Despite this, God promised to preserve his kingly line to the fourth generation. The judgment by God for Jehu's lack of full devotion came through the reduction of the size of Israel (10:32). During Jehu's reign, Hazael, the king of Aram (c. 842 BC-805 BC) took away land. Shalmaneser of Assyria had also forced Jehu to bow before him, and there is a "Black Obelisk" that shows him doing just that.
|Depiction of Jehu King of Israel giving tribute to King Shalmaneser III of Assyria, |
on the Black Obelisk of Shalmaneser III from Nimrud (circa 827 BC)
in the British Museum (London).Photo by: Steven G. Johnson
How are you in the wholehearted devotion department?
Here is a one-question quiz. Place a check by the most correct answer. Spiritual change in a Christian life is:
___ a. all right if you don't overdo it.
___ b. very beneficial for my friends.
___ c. something to be pursued wholeheartedly.
Although "b" is a true statement, the best response is "c": something to be pursued diligently. God desires continual, wholehearted conformity "to the likeness of his son" (Romans 8:29). It's not enough merely to begin a program of change. God wants to complete what He begins. That's why Jehu, though he started out well in handling his God-given assignment, lost God's full commendation because he did a mediocre job (10:28-29).
Think back to the last major area of change you began to work on in your life: a habit, new priority, neglected relationship. Did you approach the assignment wholeheartedly? Are there still unwritten chapters in your story of "How God Helped Me to Change"? If so, what needs to be written -- today?
Many Christians have enough religion to make them decent, but not enough to make them dynamic. (The Daily Walk, April 10, 2008, p. 16)It may sound obvious that the answer is "c", yet so many believers are living in the "a" and "b" realm. In fact, when I was beginning a more wholehearted kind of life in my early 20's, I had a family member imply that "a" is really the way to live by saying, "Carol, you know you can get too fanatical about these things." She was a nominal believer, but there are many people who would even call themselves committed believers, some even in leadership positions, that are in the "a" or "b" category.
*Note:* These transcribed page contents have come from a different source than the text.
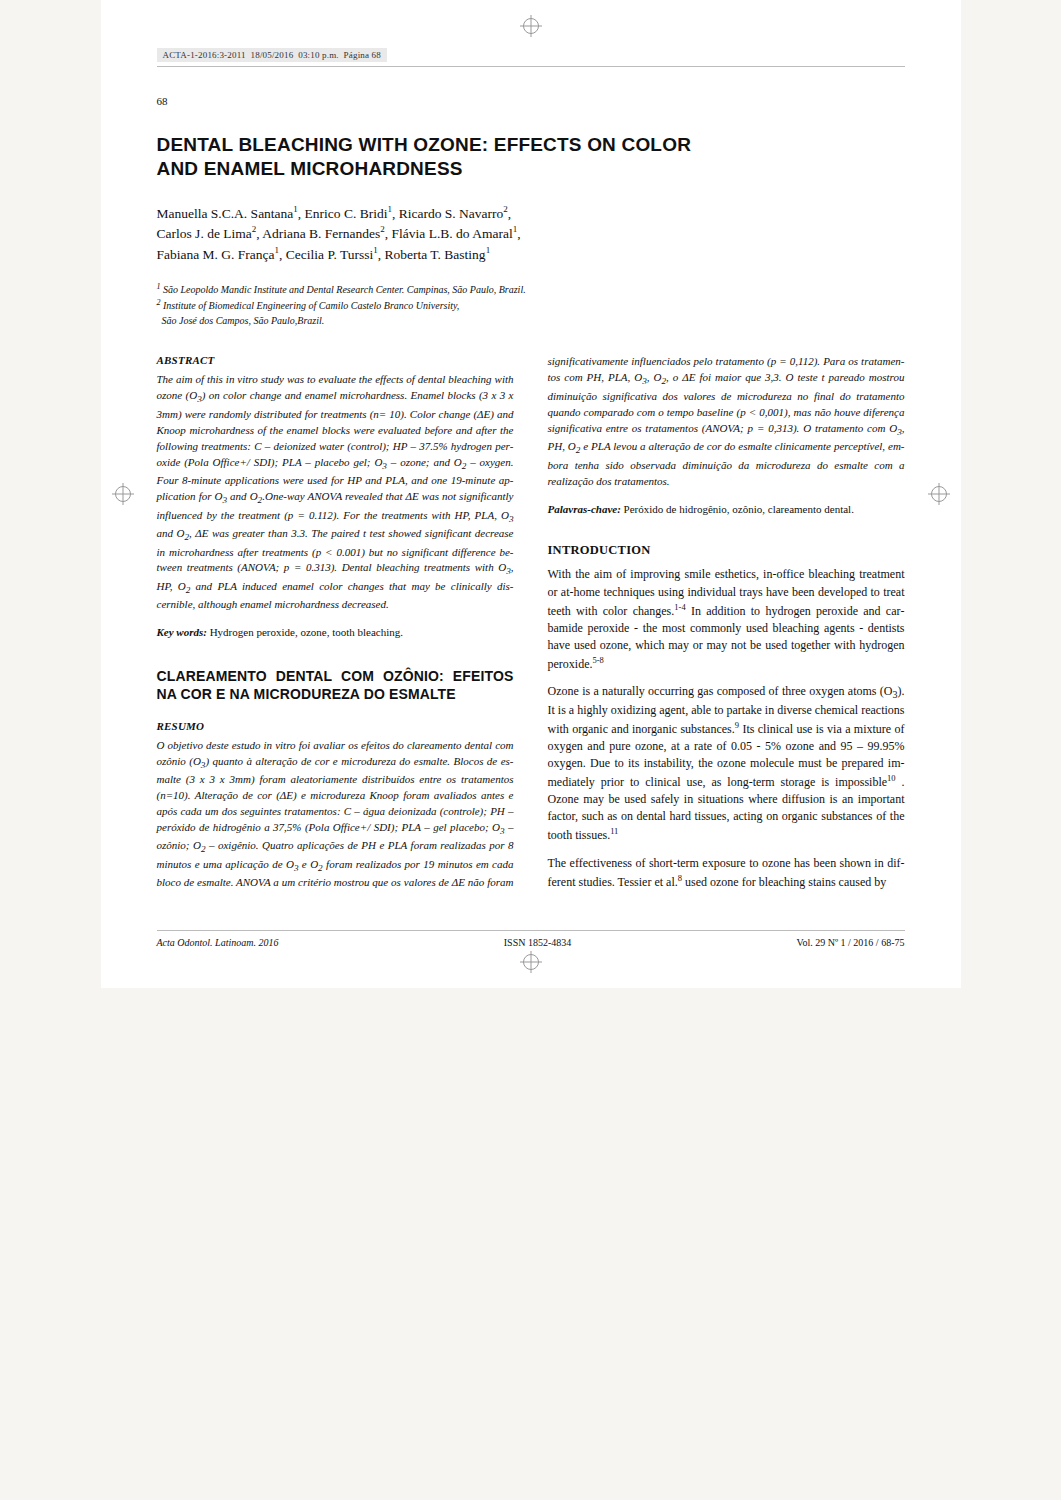ACTA-1-2016:3-2011 18/05/2016 03:10 p.m. Página 68
68
Dental bleaching with ozone: effects on color
and enamel microhardness
Manuella S.C.A. Santana1, Enrico C. Bridi1, Ricardo S. Navarro2,
Carlos J. de Lima2, Adriana B. Fernandes2, Flávia L.B. do Amaral1,
Fabiana M. G. França1, Cecilia P. Turssi1, Roberta T. Basting1
1 São Leopoldo Mandic Institute and Dental Research Center. Campinas, São Paulo, Brazil.
2 Institute of Biomedical Engineering of Camilo Castelo Branco University,
São José dos Campos, São Paulo,Brazil.
ABSTRACT
The aim of this in vitro study was to evaluate the effects of dental bleaching with ozone (O3) on color change and enamel microhardness. Enamel blocks (3 x 3 x 3mm) were randomly distributed for treatments (n= 10). Color change (ΔE) and Knoop microhardness of the enamel blocks were evaluated before and after the following treatments: C – deionized water (control); HP – 37.5% hydrogen peroxide (Pola Office+/ SDI); PLA – placebo gel; O3 – ozone; and O2 – oxygen. Four 8-minute applications were used for HP and PLA, and one 19-minute application for O3 and O2.One-way ANOVA revealed that ΔE was not significantly influenced by the treatment (p = 0.112). For the treatments with HP, PLA, O3 and O2, ΔE was greater than 3.3. The paired t test showed significant decrease in microhardness after treatments (p < 0.001) but no significant difference between treatments (ANOVA; p = 0.313). Dental bleaching treatments with O3, HP, O2 and PLA induced enamel color changes that may be clinically discernible, although enamel microhardness decreased.
Key words: Hydrogen peroxide, ozone, tooth bleaching.
Clareamento dental com ozônio: efeitos na cor e na microdureza do esmalte
RESUMO
O objetivo deste estudo in vitro foi avaliar os efeitos do clareamento dental com ozônio (O3) quanto à alteração de cor e microdureza do esmalte. Blocos de esmalte (3 x 3 x 3mm) foram aleatoriamente distribuídos entre os tratamentos (n=10). Alteração de cor (ΔE) e microdureza Knoop foram avaliados antes e após cada um dos seguintes tratamentos: C – água deionizada (controle); PH – peróxido de hidrogênio a 37,5% (Pola Office+/ SDI); PLA – gel placebo; O3 – ozônio; O2 – oxigênio. Quatro aplicações de PH e PLA foram realizadas por 8 minutos e uma aplicação de O3 e O2 foram realizados por 19 minutos em cada bloco de esmalte. ANOVA a um critério mostrou que os valores de ΔE não foram significativamente influenciados pelo tratamento (p = 0,112). Para os tratamentos com PH, PLA, O3, O2, o ΔE foi maior que 3,3. O teste t pareado mostrou diminuição significativa dos valores de microdureza no final do tratamento quando comparado com o tempo baseline (p < 0,001), mas não houve diferença significativa entre os tratamentos (ANOVA; p = 0,313). O tratamento com O3, PH, O2 e PLA levou a alteração de cor do esmalte clinicamente perceptível, embora tenha sido observada diminuição da microdureza do esmalte com a realização dos tratamentos.
Palavras-chave: Peróxido de hidrogênio, ozônio, clareamento dental.
Introduction
With the aim of improving smile esthetics, in-office bleaching treatment or at-home techniques using individual trays have been developed to treat teeth with color changes.1-4 In addition to hydrogen peroxide and carbamide peroxide - the most commonly used bleaching agents - dentists have used ozone, which may or may not be used together with hydrogen peroxide.5-8
Ozone is a naturally occurring gas composed of three oxygen atoms (O3). It is a highly oxidizing agent, able to partake in diverse chemical reactions with organic and inorganic substances.9 Its clinical use is via a mixture of oxygen and pure ozone, at a rate of 0.05 - 5% ozone and 95 – 99.95% oxygen. Due to its instability, the ozone molecule must be prepared immediately prior to clinical use, as long-term storage is impossible10 . Ozone may be used safely in situations where diffusion is an important factor, such as on dental hard tissues, acting on organic substances of the tooth tissues.11
The effectiveness of short-term exposure to ozone has been shown in different studies. Tessier et al.8 used ozone for bleaching stains caused by
Acta Odontol. Latinoam. 2016 ISSN 1852-4834 Vol. 29 Nº 1 / 2016 / 68-75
That leaves the "c" people often alone and a misfit in the church.
I recently received a letter from a Bible Book Club member whose eyes have been opened to "c" kind of living, and she has no one in her realm to talk to that really understands. She is alone, and she is also feeling great attack from the enemy in her wholehearted pursuit of God (If you aren't wholehearted, consider yourself a "low-maintenance" project for the enemy.).
I pray we all make the enemy shake (not arrogantly though), and we find other "misfits" for fellowship. :)
Lord, there is a reason why this post has been so hard to write. The message of wholeheartedness is one that the enemy would like to keep under wraps, lulling Your church into complacency in such a subtle way that no one realizes that they are falling asleep.
Lord, wake us, knowing You do not forsake us (2 Chronicles 16:9), and make the enemy shake in his boots! The same power that caused Jesus to rise from the dead is available to us. May we use it for Your glory! Amen.